Hauling him more or less upright, I pulled his arms behind him and wound a spiral of Saran Wrap first around his right wrist and then around his left. Finally I sheathed both wrists tightly together, mummy-fashion, with about twelve feet of crisscrossed Saran Wrap. Pulling off his boots, I took the handcuffs Charlie Wah had thoughtfully left me and snapped them tight around his delicate ankles and laid him sideways and folded his knees so I could pass a short, twisted Saran Wrap rope between the chain connecting the cuffs and the Saran Wrap that linked his wrists. Every time I moved him, Bravo growled a warning low in his throat.
After I got a couple of Ampicillin and a few aspirin down his throat, I laid him down on the couch on his side, injured shoulder up, covered him with a spare blanket, and then, in the tradition of good homemakers everywhere, I tidied up before going to bed. I made a mental note to buy more Saran Wrap in the morning. It's so useful.
I hadn't slept in what seemed like months, and this night proved to be no exception. I'd given the kid my last two aspirins, I hurt in places I hadn't known possessed nerve endings, and Bravo kept trying to set up camp on my extra pillow. Until this evening I'd been operating on fear that something might happen to Horace, but now I found that the fear had been shouldered aside by rage. The rage centered itself busily in my chest like the old fifties version of the atom, lots of little hornets zipping circles around a walnut. Each of the hornets was a separate rage: rage at the memory of the girl's slashed and terrified face, rage at the fact that Charlie Wah was still alive somewhere in the world, rage that I hadn't snapped the pillar like Samson and eviscerated Charlie and his fractured idioms with a transitive verb or a piece of broken concrete. The girl closed her eyes as the blood flowed from her cheek. The little translator stuck out his foot, and the boy fell again, over and over, like a loop of film.

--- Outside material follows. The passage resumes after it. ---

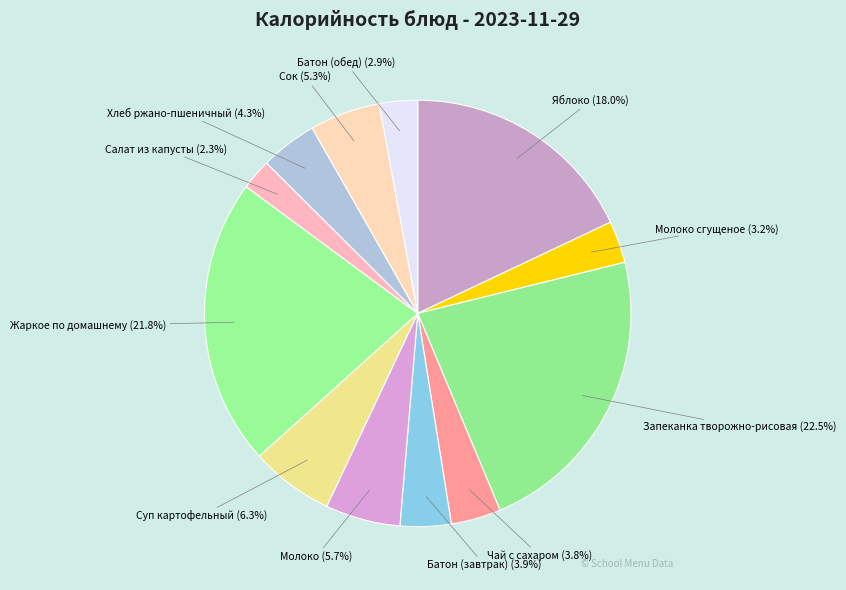

Is it true that Батон (завтрак) is 4% of the pie?

True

I'd been a detective for almost five years now, and I'd learned that my parents' clean and comfortable world, so absolute when I was a child, was actually something that existed inside a bubble only while the real world was too busy to burst it and let the horror in. Still, I'd never built up resistance to horror as naked as this. Every time I saw the girl's eyes close, I thought, she could have been Eleanor.
The last time I looked at the clock, it said six-forty-five. At seven-twenty, the kid revealed yet another character flaw by snapping awake, with a yell, no less.

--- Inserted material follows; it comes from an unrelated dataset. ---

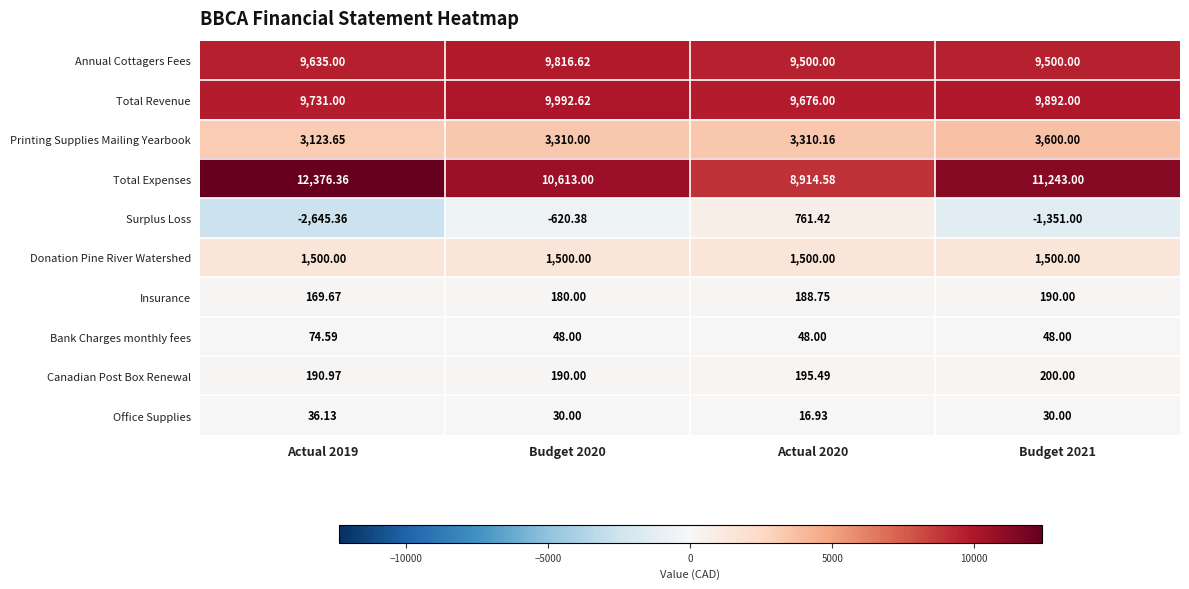

Which series has the largest total across all categories?

Total Expenses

Just what I needed: an early riser.
I wrapped a towel around my middle and went into the living room. My neck ached, my sliced ear burned, and each of my joints was competing to register a complaint of its own. He was sitting up, wearing his black trousers and his Saran Wrap, and looking a little woozy. It had gotten cold during the night, so I let him stew while I threw some kindling into the wood-burner that serves as the house's only heat source and got a fire going. Duty fulfilled, I turned my attention to my patient.
“How you feeling?” I asked, trying for bright.
He glared at me, swore in Vietnamese, and slammed his back against the couch. I didn't have to understand Vietnamese to know he wasn't wishing me many grandchildren. The winter sun was just starting to beat against the east-facing windows, and as the kid thrashed, the couch threw motes of dust that danced mockingly in the air. Presumably there were always motes of dust doing the latest steps at that hour, but I was rarely privileged to see them. It was going to be a long day.